Job |
In the records that follow, the lines from the one containing "X0299423Y0138105D03*" to the one containing "X0473020Y0348646D03*", inclusive, are to be given again exactly.
____________________
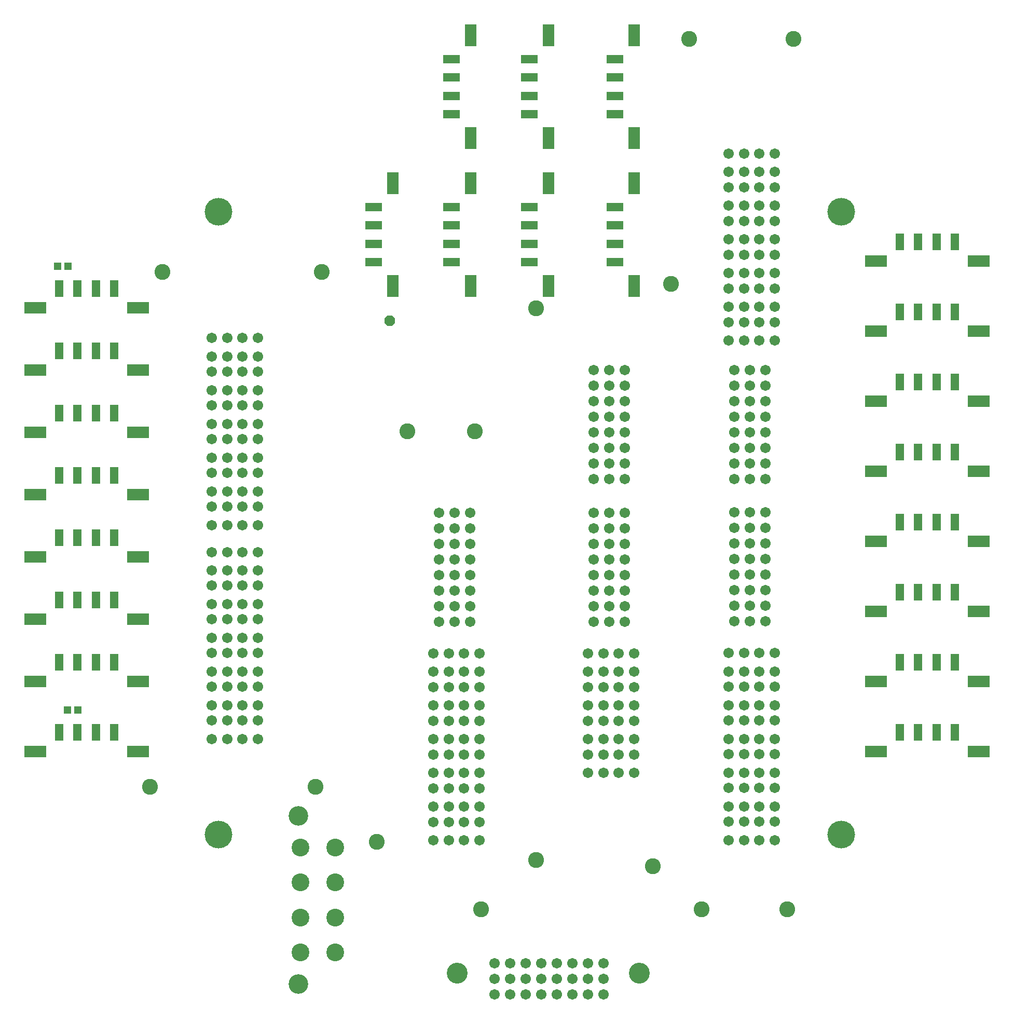
<source format=gbs>
G75*
%MOIN*%
%OFA0B0*%
%FSLAX25Y25*%
%IPPOS*%
%LPD*%
%AMOC8*
5,1,8,0,0,1.08239X$1,22.5*
%
%ADD10C,0.17800*%
%ADD11R,0.14304X0.07296*%
%ADD12R,0.05800X0.10800*%
%ADD13R,0.07296X0.14304*%
%ADD14R,0.10800X0.05800*%
%ADD15C,0.06737*%
%ADD16C,0.12611*%
%ADD17C,0.11430*%
%ADD18C,0.13398*%
%ADD19R,0.04737X0.05131*%
%ADD20OC8,0.06800*%
%ADD21C,0.10249*%
D10*
X0141800Y0141800D03*
X0141800Y0541800D03*
X0541800Y0541800D03*
X0541800Y0141800D03*
D11*
X0564024Y0195048D03*
X0564024Y0240048D03*
X0564024Y0285048D03*
X0564024Y0330048D03*
X0564024Y0375048D03*
X0564024Y0420048D03*
X0564024Y0465048D03*
X0564024Y0510048D03*
X0630048Y0510048D03*
X0630048Y0465048D03*
X0630048Y0420048D03*
X0630048Y0375048D03*
X0630048Y0330048D03*
X0630048Y0285048D03*
X0630048Y0240048D03*
X0630048Y0195048D03*
X0090048Y0195048D03*
X0090048Y0240048D03*
X0090048Y0280048D03*
X0090048Y0320048D03*
X0090048Y0360048D03*
X0090048Y0400048D03*
X0090048Y0440048D03*
X0090048Y0480048D03*
X0024024Y0480048D03*
X0024024Y0440048D03*
X0024024Y0400048D03*
X0024024Y0360048D03*
X0024024Y0320048D03*
X0024024Y0280048D03*
X0024024Y0240048D03*
X0024024Y0195048D03*
D12*
X0039320Y0207371D03*
X0051131Y0207371D03*
X0062942Y0207371D03*
X0074753Y0207371D03*
X0074753Y0252371D03*
X0062942Y0252371D03*
X0051131Y0252371D03*
X0039320Y0252371D03*
X0039320Y0292371D03*
X0051131Y0292371D03*
X0062942Y0292371D03*
X0074753Y0292371D03*
X0074753Y0332371D03*
X0062942Y0332371D03*
X0051131Y0332371D03*
X0039320Y0332371D03*
X0039320Y0372371D03*
X0051131Y0372371D03*
X0062942Y0372371D03*
X0074753Y0372371D03*
X0074753Y0412371D03*
X0062942Y0412371D03*
X0051131Y0412371D03*
X0039320Y0412371D03*
X0039320Y0452371D03*
X0051131Y0452371D03*
X0062942Y0452371D03*
X0074753Y0452371D03*
X0074753Y0492371D03*
X0062942Y0492371D03*
X0051131Y0492371D03*
X0039320Y0492371D03*
X0579320Y0477371D03*
X0591131Y0477371D03*
X0602942Y0477371D03*
X0614753Y0477371D03*
X0614753Y0432371D03*
X0602942Y0432371D03*
X0591131Y0432371D03*
X0579320Y0432371D03*
X0579320Y0387371D03*
X0591131Y0387371D03*
X0602942Y0387371D03*
X0614753Y0387371D03*
X0614753Y0342371D03*
X0602942Y0342371D03*
X0591131Y0342371D03*
X0579320Y0342371D03*
X0579320Y0297371D03*
X0591131Y0297371D03*
X0602942Y0297371D03*
X0614753Y0297371D03*
X0614753Y0252371D03*
X0602942Y0252371D03*
X0591131Y0252371D03*
X0579320Y0252371D03*
X0579320Y0207371D03*
X0591131Y0207371D03*
X0602942Y0207371D03*
X0614753Y0207371D03*
X0614753Y0522371D03*
X0602942Y0522371D03*
X0591131Y0522371D03*
X0579320Y0522371D03*
D13*
X0408552Y0494024D03*
X0353552Y0494024D03*
X0303552Y0494024D03*
X0253552Y0494024D03*
X0253552Y0560048D03*
X0303552Y0560048D03*
X0303552Y0589024D03*
X0353552Y0589024D03*
X0353552Y0560048D03*
X0408552Y0560048D03*
X0408552Y0589024D03*
X0408552Y0655048D03*
X0353552Y0655048D03*
X0303552Y0655048D03*
D14*
X0291229Y0639753D03*
X0291229Y0627942D03*
X0291229Y0616131D03*
X0291229Y0604320D03*
X0341229Y0604320D03*
X0341229Y0616131D03*
X0341229Y0627942D03*
X0341229Y0639753D03*
X0396229Y0639753D03*
X0396229Y0627942D03*
X0396229Y0616131D03*
X0396229Y0604320D03*
X0396229Y0544753D03*
X0396229Y0532942D03*
X0396229Y0521131D03*
X0396229Y0509320D03*
X0341229Y0509320D03*
X0341229Y0521131D03*
X0341229Y0532942D03*
X0341229Y0544753D03*
X0291229Y0544753D03*
X0291229Y0532942D03*
X0291229Y0521131D03*
X0291229Y0509320D03*
X0241229Y0509320D03*
X0241229Y0521131D03*
X0241229Y0532942D03*
X0241229Y0544753D03*
D15*
X0166997Y0460658D03*
X0157154Y0460658D03*
X0147312Y0460658D03*
X0137469Y0460658D03*
X0137469Y0448847D03*
X0137469Y0439005D03*
X0147312Y0439005D03*
X0147312Y0448847D03*
X0157154Y0448847D03*
X0157154Y0439005D03*
X0166997Y0439005D03*
X0166997Y0448847D03*
X0166997Y0427194D03*
X0166997Y0417351D03*
X0157154Y0417351D03*
X0147312Y0417351D03*
X0147312Y0427194D03*
X0157154Y0427194D03*
X0137469Y0427194D03*
X0137469Y0417351D03*
X0137469Y0405540D03*
X0147312Y0405540D03*
X0157154Y0405540D03*
X0157154Y0395698D03*
X0147312Y0395698D03*
X0137469Y0395698D03*
X0137469Y0383887D03*
X0147312Y0383887D03*
X0157154Y0383887D03*
X0166997Y0383887D03*
X0166997Y0395698D03*
X0166997Y0405540D03*
X0166997Y0374044D03*
X0157154Y0374044D03*
X0147312Y0374044D03*
X0137469Y0374044D03*
X0137469Y0362233D03*
X0137469Y0352391D03*
X0147312Y0352391D03*
X0147312Y0362233D03*
X0157154Y0362233D03*
X0157154Y0352391D03*
X0166997Y0352391D03*
X0166997Y0362233D03*
X0166997Y0340580D03*
X0157154Y0340580D03*
X0147312Y0340580D03*
X0137469Y0340580D03*
X0137469Y0323257D03*
X0147312Y0323257D03*
X0157154Y0323257D03*
X0166997Y0323257D03*
X0166997Y0311446D03*
X0166997Y0301603D03*
X0157154Y0301603D03*
X0147312Y0301603D03*
X0147312Y0311446D03*
X0157154Y0311446D03*
X0137469Y0311446D03*
X0137469Y0301603D03*
X0137469Y0289792D03*
X0147312Y0289792D03*
X0157154Y0289792D03*
X0157154Y0279950D03*
X0147312Y0279950D03*
X0137469Y0279950D03*
X0137469Y0268139D03*
X0147312Y0268139D03*
X0157154Y0268139D03*
X0166997Y0268139D03*
X0166997Y0279950D03*
X0166997Y0289792D03*
X0166997Y0258296D03*
X0166997Y0246485D03*
X0166997Y0236643D03*
X0157154Y0236643D03*
X0147312Y0236643D03*
X0137469Y0236643D03*
X0137469Y0246485D03*
X0147312Y0246485D03*
X0157154Y0246485D03*
X0157154Y0258296D03*
X0147312Y0258296D03*
X0137469Y0258296D03*
X0137469Y0224831D03*
X0137469Y0214989D03*
X0147312Y0214989D03*
X0157154Y0214989D03*
X0157154Y0224831D03*
X0147312Y0224831D03*
X0166997Y0224831D03*
X0166997Y0214989D03*
X0166997Y0203178D03*
X0157154Y0203178D03*
X0147312Y0203178D03*
X0137469Y0203178D03*
X0279738Y0203065D03*
X0279738Y0193223D03*
X0289580Y0193223D03*
X0289580Y0203065D03*
X0299423Y0203065D03*
X0299423Y0193223D03*
X0309265Y0193223D03*
X0309265Y0203065D03*
X0309265Y0214876D03*
X0309265Y0224719D03*
X0299423Y0224719D03*
X0299423Y0214876D03*
X0289580Y0214876D03*
X0289580Y0224719D03*
X0279738Y0224719D03*
X0279738Y0214876D03*
X0279738Y0236530D03*
X0289580Y0236530D03*
X0299423Y0236530D03*
X0309265Y0236530D03*
X0309265Y0246372D03*
X0309265Y0258183D03*
X0299423Y0258183D03*
X0289580Y0258183D03*
X0289580Y0246372D03*
X0299423Y0246372D03*
X0279738Y0246372D03*
X0279738Y0258183D03*
X0283320Y0278538D03*
X0293320Y0278538D03*
X0293320Y0288538D03*
X0283320Y0288538D03*
X0283320Y0298538D03*
X0293320Y0298538D03*
X0293320Y0308538D03*
X0283320Y0308538D03*
X0283320Y0318538D03*
X0293320Y0318538D03*
X0293320Y0328538D03*
X0283320Y0328538D03*
X0283320Y0338538D03*
X0283320Y0348538D03*
X0293320Y0348538D03*
X0293320Y0338538D03*
X0303320Y0338538D03*
X0303320Y0348538D03*
X0303320Y0328538D03*
X0303320Y0318538D03*
X0303320Y0308538D03*
X0303320Y0298538D03*
X0303320Y0288538D03*
X0303320Y0278538D03*
X0379069Y0258187D03*
X0388912Y0258187D03*
X0388912Y0246376D03*
X0379069Y0246376D03*
X0379069Y0236534D03*
X0388912Y0236534D03*
X0398754Y0236534D03*
X0408597Y0236534D03*
X0408597Y0246376D03*
X0398754Y0246376D03*
X0398754Y0258187D03*
X0408597Y0258187D03*
X0402652Y0278542D03*
X0392652Y0278542D03*
X0392652Y0288542D03*
X0392652Y0298542D03*
X0402652Y0298542D03*
X0402652Y0288542D03*
X0402652Y0308542D03*
X0402652Y0318542D03*
X0392652Y0318542D03*
X0392652Y0308542D03*
X0382652Y0308542D03*
X0382652Y0318542D03*
X0382652Y0328542D03*
X0382652Y0338542D03*
X0382652Y0348542D03*
X0392652Y0348542D03*
X0402652Y0348542D03*
X0402652Y0338542D03*
X0392652Y0338542D03*
X0392652Y0328542D03*
X0402652Y0328542D03*
X0382652Y0298542D03*
X0382652Y0288542D03*
X0382652Y0278542D03*
X0379069Y0224723D03*
X0379069Y0214880D03*
X0388912Y0214880D03*
X0388912Y0224723D03*
X0398754Y0224723D03*
X0398754Y0214880D03*
X0408597Y0214880D03*
X0408597Y0224723D03*
X0408597Y0203069D03*
X0408597Y0193227D03*
X0398754Y0193227D03*
X0398754Y0203069D03*
X0388912Y0203069D03*
X0388912Y0193227D03*
X0379069Y0193227D03*
X0379069Y0203069D03*
X0379069Y0181416D03*
X0388912Y0181416D03*
X0398754Y0181416D03*
X0408597Y0181416D03*
X0469438Y0181520D03*
X0469438Y0171678D03*
X0479280Y0171678D03*
X0479280Y0181520D03*
X0489123Y0181520D03*
X0489123Y0171678D03*
X0498965Y0171678D03*
X0498965Y0181520D03*
X0498965Y0193331D03*
X0489123Y0193331D03*
X0479280Y0193331D03*
X0479280Y0203174D03*
X0489123Y0203174D03*
X0498965Y0203174D03*
X0498965Y0214985D03*
X0489123Y0214985D03*
X0489123Y0224828D03*
X0498965Y0224828D03*
X0498965Y0236639D03*
X0489123Y0236639D03*
X0479280Y0236639D03*
X0479280Y0246481D03*
X0489123Y0246481D03*
X0498965Y0246481D03*
X0498965Y0258292D03*
X0489123Y0258292D03*
X0479280Y0258292D03*
X0469438Y0258292D03*
X0469438Y0246481D03*
X0469438Y0236639D03*
X0469438Y0224828D03*
X0469438Y0214985D03*
X0479280Y0214985D03*
X0479280Y0224828D03*
X0469438Y0203174D03*
X0469438Y0193331D03*
X0469438Y0159867D03*
X0479280Y0159867D03*
X0489123Y0159867D03*
X0498965Y0159867D03*
X0498965Y0150024D03*
X0489123Y0150024D03*
X0479280Y0150024D03*
X0479280Y0138213D03*
X0489123Y0138213D03*
X0498965Y0138213D03*
X0469438Y0138213D03*
X0469438Y0150024D03*
X0389162Y0059123D03*
X0379162Y0059123D03*
X0369162Y0059123D03*
X0369162Y0049123D03*
X0379162Y0049123D03*
X0389162Y0049123D03*
X0389162Y0039123D03*
X0379162Y0039123D03*
X0369162Y0039123D03*
X0359162Y0039123D03*
X0349162Y0039123D03*
X0339162Y0039123D03*
X0329162Y0039123D03*
X0319162Y0039123D03*
X0319162Y0049123D03*
X0319162Y0059123D03*
X0329162Y0059123D03*
X0329162Y0049123D03*
X0339162Y0049123D03*
X0339162Y0059123D03*
X0349162Y0059123D03*
X0349162Y0049123D03*
X0359162Y0049123D03*
X0359162Y0059123D03*
X0309265Y0138105D03*
X0309265Y0149916D03*
X0299423Y0149916D03*
X0289580Y0149916D03*
X0289580Y0138105D03*
X0299423Y0138105D03*
X0279738Y0138105D03*
X0279738Y0149916D03*
X0279738Y0159758D03*
X0289580Y0159758D03*
X0299423Y0159758D03*
X0309265Y0159758D03*
X0309265Y0171569D03*
X0309265Y0181412D03*
X0299423Y0181412D03*
X0289580Y0181412D03*
X0289580Y0171569D03*
X0299423Y0171569D03*
X0279738Y0171569D03*
X0279738Y0181412D03*
X0382652Y0370038D03*
X0382652Y0380038D03*
X0382652Y0390038D03*
X0382652Y0400038D03*
X0382652Y0410038D03*
X0382652Y0420038D03*
X0382652Y0430038D03*
X0382652Y0440038D03*
X0392652Y0440038D03*
X0402652Y0440038D03*
X0402652Y0430038D03*
X0392652Y0430038D03*
X0392652Y0420038D03*
X0402652Y0420038D03*
X0402652Y0410038D03*
X0392652Y0410038D03*
X0392652Y0400038D03*
X0402652Y0400038D03*
X0402652Y0390038D03*
X0392652Y0390038D03*
X0392652Y0380038D03*
X0402652Y0380038D03*
X0402652Y0370038D03*
X0392652Y0370038D03*
X0473020Y0370143D03*
X0473020Y0380143D03*
X0483020Y0380143D03*
X0483020Y0370143D03*
X0493020Y0370143D03*
X0493020Y0380143D03*
X0493020Y0390143D03*
X0493020Y0400143D03*
X0493020Y0410143D03*
X0493020Y0420143D03*
X0493020Y0430143D03*
X0493020Y0440143D03*
X0483020Y0440143D03*
X0473020Y0440143D03*
X0473020Y0430143D03*
X0483020Y0430143D03*
X0483020Y0420143D03*
X0473020Y0420143D03*
X0473020Y0410143D03*
X0483020Y0410143D03*
X0483020Y0400143D03*
X0473020Y0400143D03*
X0473020Y0390143D03*
X0483020Y0390143D03*
X0483020Y0348646D03*
X0473020Y0348646D03*
X0473020Y0338646D03*
X0473020Y0328646D03*
X0483020Y0328646D03*
X0483020Y0338646D03*
X0493020Y0338646D03*
X0493020Y0328646D03*
X0493020Y0318646D03*
X0493020Y0308646D03*
X0483020Y0308646D03*
X0473020Y0308646D03*
X0473020Y0318646D03*
X0483020Y0318646D03*
X0483020Y0298646D03*
X0473020Y0298646D03*
X0473020Y0288646D03*
X0483020Y0288646D03*
X0483020Y0278646D03*
X0473020Y0278646D03*
X0493020Y0278646D03*
X0493020Y0288646D03*
X0493020Y0298646D03*
X0493020Y0348646D03*
X0489123Y0459080D03*
X0498965Y0459080D03*
X0498965Y0470891D03*
X0489123Y0470891D03*
X0479280Y0470891D03*
X0479280Y0459080D03*
X0469438Y0459080D03*
X0469438Y0470891D03*
X0469438Y0480733D03*
X0479280Y0480733D03*
X0489123Y0480733D03*
X0498965Y0480733D03*
X0498965Y0492544D03*
X0489123Y0492544D03*
X0489123Y0502387D03*
X0498965Y0502387D03*
X0498965Y0514198D03*
X0498965Y0524040D03*
X0489123Y0524040D03*
X0489123Y0514198D03*
X0479280Y0514198D03*
X0479280Y0524040D03*
X0469438Y0524040D03*
X0469438Y0514198D03*
X0469438Y0502387D03*
X0469438Y0492544D03*
X0479280Y0492544D03*
X0479280Y0502387D03*
X0479280Y0535851D03*
X0479280Y0545694D03*
X0489123Y0545694D03*
X0498965Y0545694D03*
X0498965Y0535851D03*
X0489123Y0535851D03*
X0469438Y0535851D03*
X0469438Y0545694D03*
X0469438Y0557505D03*
X0469438Y0567347D03*
X0479280Y0567347D03*
X0479280Y0557505D03*
X0489123Y0557505D03*
X0489123Y0567347D03*
X0498965Y0567347D03*
X0498965Y0557505D03*
X0498965Y0579158D03*
X0489123Y0579158D03*
X0479280Y0579158D03*
X0469438Y0579158D03*
D16*
X0193060Y0153808D03*
X0193060Y0045776D03*
D17*
X0194359Y0066131D03*
X0194359Y0088572D03*
X0216800Y0088572D03*
X0216800Y0066131D03*
X0216800Y0111013D03*
X0216800Y0133454D03*
X0194359Y0133454D03*
X0194359Y0111013D03*
D18*
X0294871Y0052902D03*
X0412036Y0052902D03*
D19*
X0051246Y0221800D03*
X0044554Y0221800D03*
X0045146Y0506800D03*
X0038454Y0506800D03*
D20*
X0251800Y0471800D03*
D21*
X0207942Y0503217D03*
X0105580Y0503217D03*
X0263060Y0400855D03*
X0306367Y0400855D03*
X0345737Y0479595D03*
X0432351Y0495343D03*
X0444162Y0652824D03*
X0511091Y0652824D03*
X0204005Y0172509D03*
X0243375Y0137076D03*
X0310304Y0093769D03*
X0345737Y0125265D03*
X0420540Y0121328D03*
X0452036Y0093769D03*
X0507154Y0093769D03*
X0097706Y0172509D03*
M02*

</source>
____________________
Task answer |
X0299423Y0138105D03*
X0279738Y0138105D03*
X0279738Y0149916D03*
X0279738Y0159758D03*
X0289580Y0159758D03*
X0299423Y0159758D03*
X0309265Y0159758D03*
X0309265Y0171569D03*
X0309265Y0181412D03*
X0299423Y0181412D03*
X0289580Y0181412D03*
X0289580Y0171569D03*
X0299423Y0171569D03*
X0279738Y0171569D03*
X0279738Y0181412D03*
X0382652Y0370038D03*
X0382652Y0380038D03*
X0382652Y0390038D03*
X0382652Y0400038D03*
X0382652Y0410038D03*
X0382652Y0420038D03*
X0382652Y0430038D03*
X0382652Y0440038D03*
X0392652Y0440038D03*
X0402652Y0440038D03*
X0402652Y0430038D03*
X0392652Y0430038D03*
X0392652Y0420038D03*
X0402652Y0420038D03*
X0402652Y0410038D03*
X0392652Y0410038D03*
X0392652Y0400038D03*
X0402652Y0400038D03*
X0402652Y0390038D03*
X0392652Y0390038D03*
X0392652Y0380038D03*
X0402652Y0380038D03*
X0402652Y0370038D03*
X0392652Y0370038D03*
X0473020Y0370143D03*
X0473020Y0380143D03*
X0483020Y0380143D03*
X0483020Y0370143D03*
X0493020Y0370143D03*
X0493020Y0380143D03*
X0493020Y0390143D03*
X0493020Y0400143D03*
X0493020Y0410143D03*
X0493020Y0420143D03*
X0493020Y0430143D03*
X0493020Y0440143D03*
X0483020Y0440143D03*
X0473020Y0440143D03*
X0473020Y0430143D03*
X0483020Y0430143D03*
X0483020Y0420143D03*
X0473020Y0420143D03*
X0473020Y0410143D03*
X0483020Y0410143D03*
X0483020Y0400143D03*
X0473020Y0400143D03*
X0473020Y0390143D03*
X0483020Y0390143D03*
X0483020Y0348646D03*
X0473020Y0348646D03*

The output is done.